John Fangman: [00:18:14] So we're coming to the end of the conversation. And I just want to say thank you to you both. You know, this is such a powerful example of partnership and listening and learning from experts. So people that are really paying attention to this and understand the mechanics of this, just call out the kind of interrelatedness of Medicaid, ACA, um, marketplace. And then Ryan White and the interplay between these programs. And I'm really sobered and activated by what you've shared today about the real threat to the lives of the patients we take care of. I'd like to sort of close us off with kind of your guidance and recommendations for how we can take this knowledge and translate it into action, and see if you guys have recommendations for how we as clinicians can weigh in, both with Congress and with the administration on potential impact of these devastating changes to our patients.

JoAnn Volk: [00:19:00] Well, certainly on the proposed changes to the rule. Get your comments in.

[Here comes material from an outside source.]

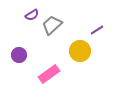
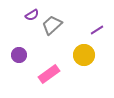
yellow circle: moved 4 px right, 4 px down
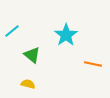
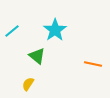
cyan star: moved 11 px left, 5 px up
green triangle: moved 5 px right, 1 px down
yellow semicircle: rotated 72 degrees counterclockwise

There is this rule and the comments close on April 11th. But there is an annual opportunity to rewrite the marketplace rules. And we expect other rules too, like the short term plan rule that I said and I think really driving home what it means for real people is an important piece of this. You know, you may hear from clients who find out in January they have the wrong plan and need that extra time to change it. You may hear what it means, or you could offer thoughts on what it means to have higher premiums and higher out-of-pocket limit on their out-of-pocket costs. And really, and based on what Tim was saying, what it means to lose coverage altogether for their health, those are important stories to bring forth in comments and also to talk to your members of Congress. And similarly, you know, make these stories real, put these proposals into real, you know, examples so that they have to really contend with what their decisions mean for people.

Tim Horn: [00:19:50] Yeah, thank you for that, JoAnn. I mean, and I think from a public health advocacy perspective, I think a quote unquote like yes and approach is really essential here. So, you know, perhaps now more than ever, really, you know, we need, really need to ensure the continuation of the Ryan White HIV Aids program. And that's the yes part. Now, the and part is recognizing that the Ryan White programs, including ADAP, can only maximize their reach and scope if they are able to get and keep people on insurance, including commercial plans. So defending the ACA really is the key to defending one of the most important safety nets for approximately one half of all people living with HIV in the United States. And I'll just add that, you know, somewhat unrelated to the very specific proposed rulemaking that was beautifully reviewed by JoAnn, is is that state insurance commissioners are possibly the best guardians of ACA protections when it comes to private insurance plans. So for clinicians, if you see something, say something, and don't hesitate to reach out to community based HIV organizations in your state to discuss and act when necessary.

John Fangman: [00:20:58] So thank you both for those affirming and practical guidance for how we, as clinicians, can support our patients during this really complex and challenging time. And thanks again for both of you for sharing your wisdom and expertise in this area. I think our listeners will come away with a lot more clarity around the challenges that their patients are facing and, importantly, have some real practical guidance for how to respond. For those of you that are listening, we referenced previous podcasts around the importance of Medicaid that were recorded last year, but I would also point to a recent broadcast on implications of threats to Medicaid. Those podcasts can be accessed through the HIVMA website. HIVMA.org. So thank you for JoAnn and Tim for this session and for sharing your insights into this really complicated issue.